Money is Not a Reflection of Our Worth
In a literal sense, our money is a reflection of how many dollars we are worth. But in a much more important sense, our money has absolutely nothing to do with what is most important in life.
Many of us spend time trying to convince others that we are a) worth enough money to be esteemed by others, or b) tragic enough to deserve sympathy and pity from people with better luck.
Neither of these paths help us to grow as people or as partners in a marriage.
A healthy marriage between two people who are in control of their finances, are working to build each other up, and are looking for ways to serve others, is truly worth striving for.
Make money discussions as simple as deciding where furniture should go in the living room.
Get together, decide what you want to tell your money to do, and then make it happen. Once this becomes a pattern, you have so much more room in your mind to work on other important goals.
Money as a Tool Makes Us Better Friends
When Jordan and I were first married, we weren’t making much and we certainly didn’t have room in the budget for a lot of fun. Now that neither of us are in school, we’re running a tight budget to pay off loans, which means we still don’t have a lot of wiggle room.

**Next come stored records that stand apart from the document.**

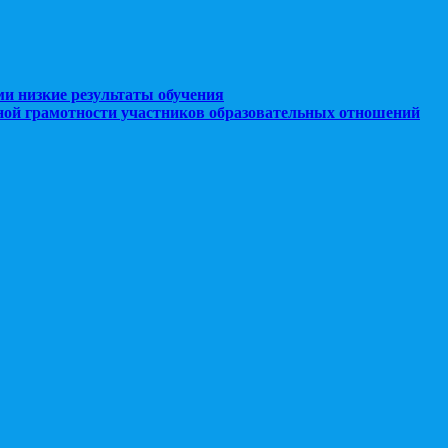
ми низкие результаты обучения
ной грамотности участников образовательных отношений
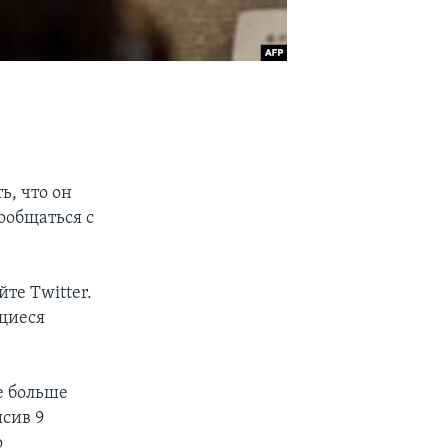
, что он
ообщаться с
те Twitter.
ющиеся
е больше
ысив 9
о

Viewing money as a tool that allows us to work towards our goals has taken most of the stress out of our financial discussions. We have had the same budget for several months now, and our money works for us like clockwork.
Whenever an unexpected bill or larger expense pops up, we sit down, go through our priorities and tell our money where to go.
These discussions aren’t angry. They might force us to us take a deep breath and cut back on a few of our favorite things — but the challenge usually brings us together as a team.
We work towards the goal of getting back on track together. Even if it means a week or two of mac-n-cheese meals, we laugh and high five each other every day we make it through.
Our money as a tool mindset keeps us on track and keeps negative emotions around money from impacting our marriage. We get to be friends throughout the process, rather than two people forced to share finances.